Background: It is unclear when it is safe to discharge patients with a diagnosis of Obstructive Sleep Apnea (OSA) after ambulatory surgical procedures due to concern for postoperative respiratory compromise and hypoxemia. Our OSA patients undergoing ambulatory-type orthopedic procedures are monitored overnight in the PACU, thus we reviewed patient records to determine incidence of complications.
Methods: Two hundred and six charts of patients with preoperative diagnosis of OSA based on ICD-9 codes were reviewed for outcomes including episodes of hypoxemia. Univariate analysis followed by logistic regression and propensity analysis was performed to determine independent risk factors for hypoxemia and association with adverse outcomes.

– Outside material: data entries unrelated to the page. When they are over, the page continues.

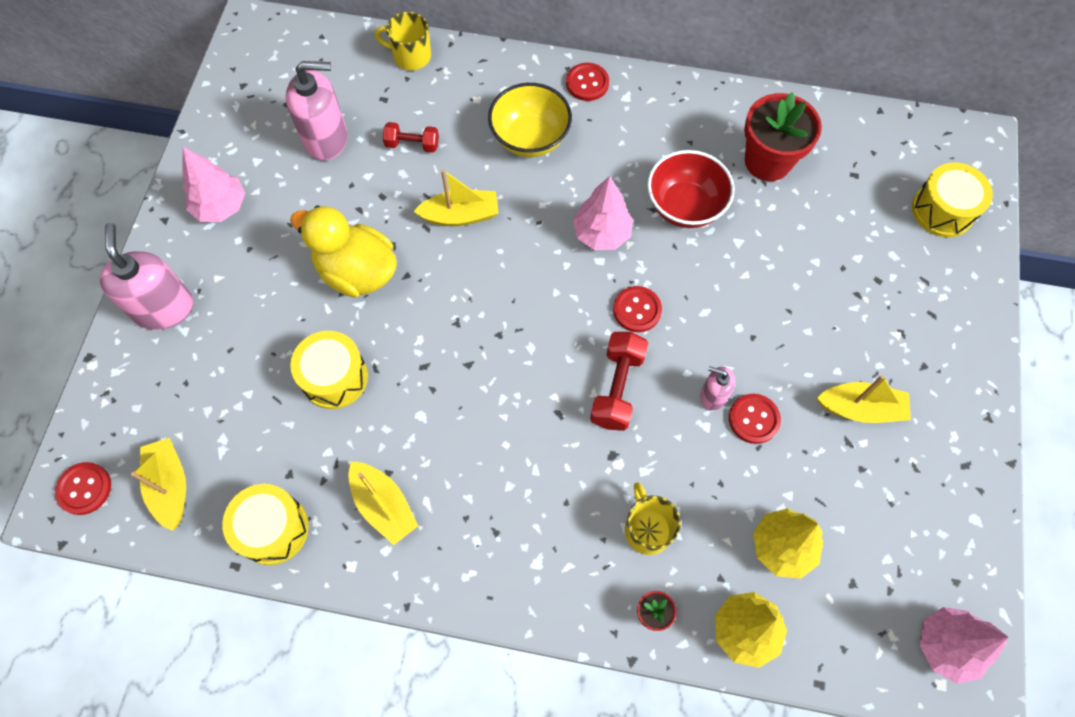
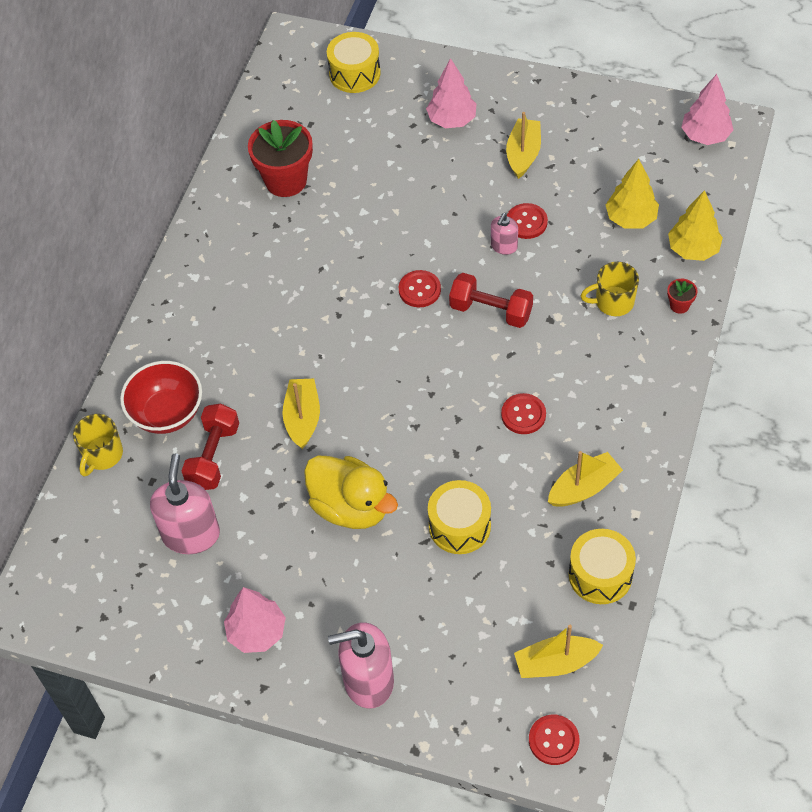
camera: 80 degrees left, 10 degrees down
yellow duck [290,206,397,298] -> yellow duck turned 90 degrees counterclockwise [304,456,398,529]
red dumbbell [383,122,439,153] -> red dumbbell [181,404,239,490], size x1.57
yellow bowl [488,83,572,157] -> none
red button [566,63,609,101] -> red button moved to [501,393,546,434]
pink tree [573,176,633,250] -> pink tree moved to [426,58,476,128]
red bowl [647,150,734,228] -> red bowl moved to [120,361,202,434]

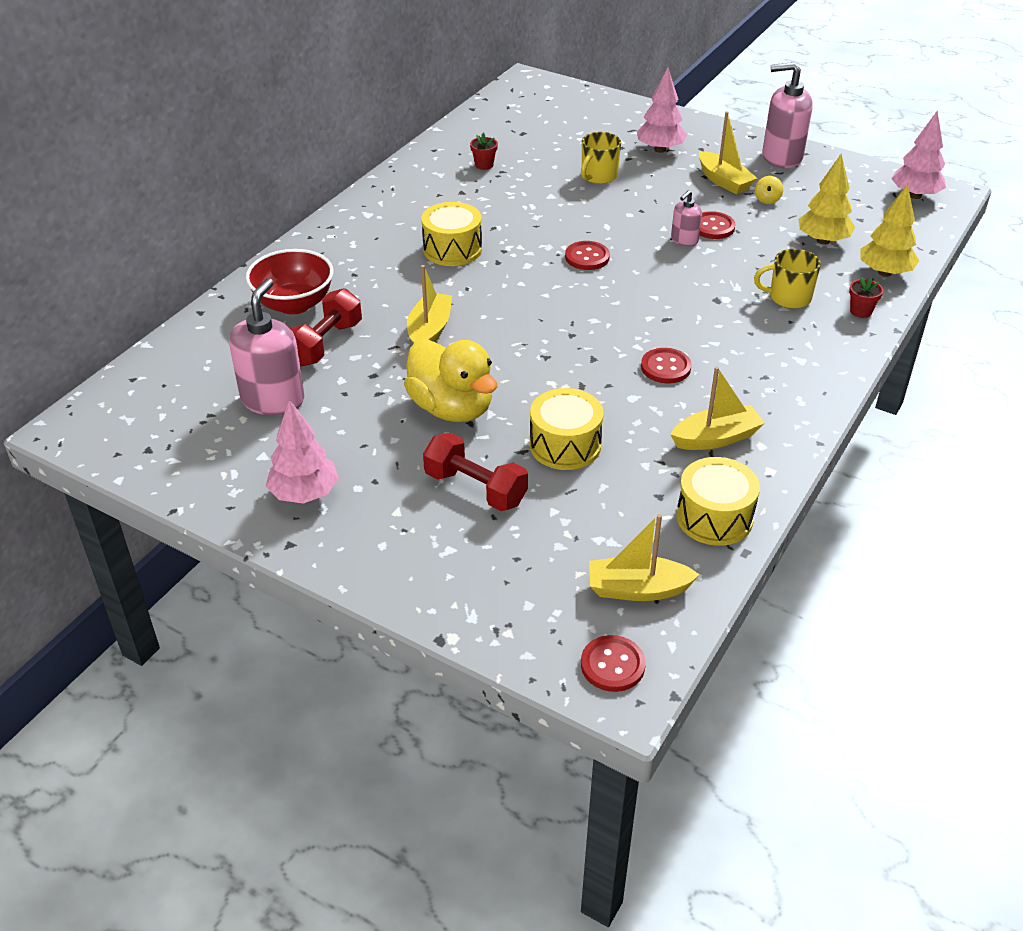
camera: 10 degrees right, 15 degrees down
yellow mug [73,414,123,477] -> yellow mug moved to [581,132,621,184]
red flower pot [248,120,313,197] -> red flower pot [470,133,498,170], size x0.44
yellow drum [327,32,381,93] -> yellow drum moved to [421,202,482,266]
pink soap dispenser [328,622,394,708] -> pink soap dispenser moved to [762,62,813,168]
red dumbbell [449,273,533,328] -> red dumbbell moved to [423,433,528,511]
yellow boat [506,112,541,179] -> yellow boat turned 120 degrees clockwise [699,111,757,195]
none -> yellow spinning top [755,176,783,204]

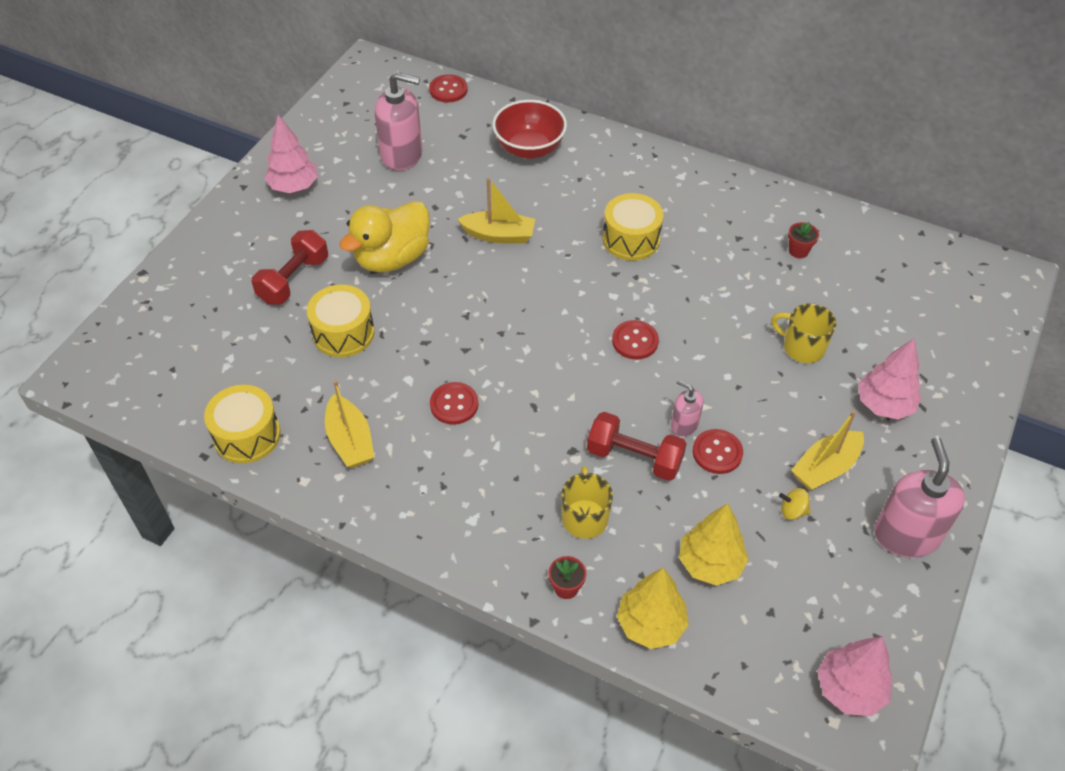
camera: 85 degrees right, 10 degrees up
red dumbbell [290,288,362,366] -> red dumbbell moved to [587,412,687,481]
red button [581,635,646,692] -> red button moved to [429,74,468,102]
yellow boat [589,514,700,601] -> none

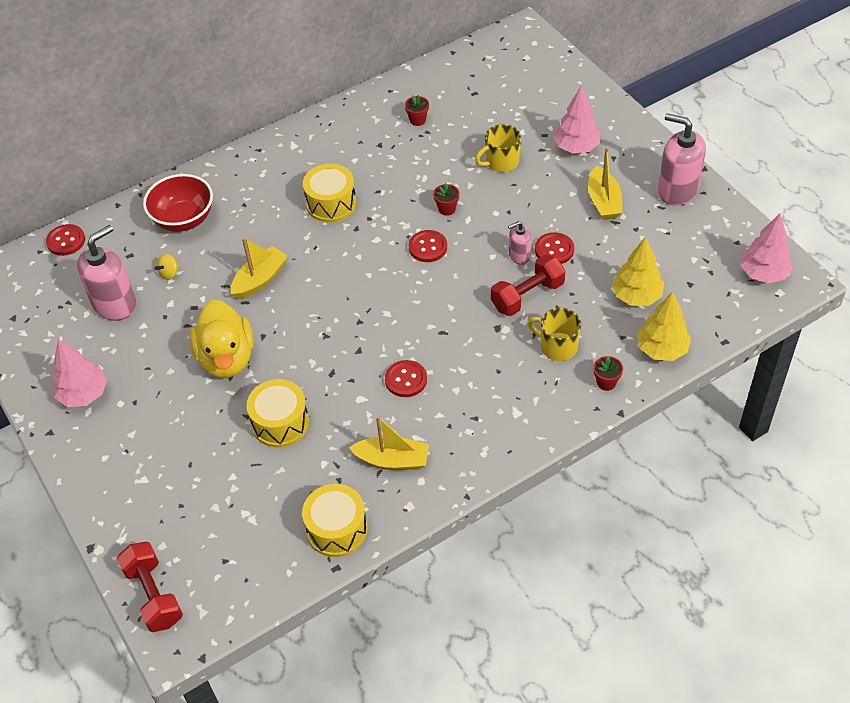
camera: 55 degrees left, 0 degrees up
red dumbbell [252,230,328,305] -> red dumbbell moved to [117,542,183,632]
yellow spinning top [779,488,811,520] -> yellow spinning top moved to [154,254,179,280]
none -> red flower pot [433,183,459,216]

Results: The majority of patients had regional anesthesia (95%). Thirty four percent of patients had hypoxemia in the PACU. Initial risk factors for hypoxemia identified by univariate analysis were BMI >/= 35, increased age, history of COPD, upper extremity procedure, and use of peripheral nerve block. Independent risk factors identified by logistic regression were history of COPD (OR 3.64 with 95% CI 1.03-12.88) and upper extremity procedure (2.53, 1.36-4.68). After adjustment with propensity scores, adverse events were rare, and unplanned hospital admission after PACU stay was not increased with hypoxemia (11% vs 16%)
Conclusions: Episodes of postoperative hypoxemia in OSA patients undergoing ambulatory surgery with regional anesthesia are not associated with increased adverse outcomes or unplanned hospital admission.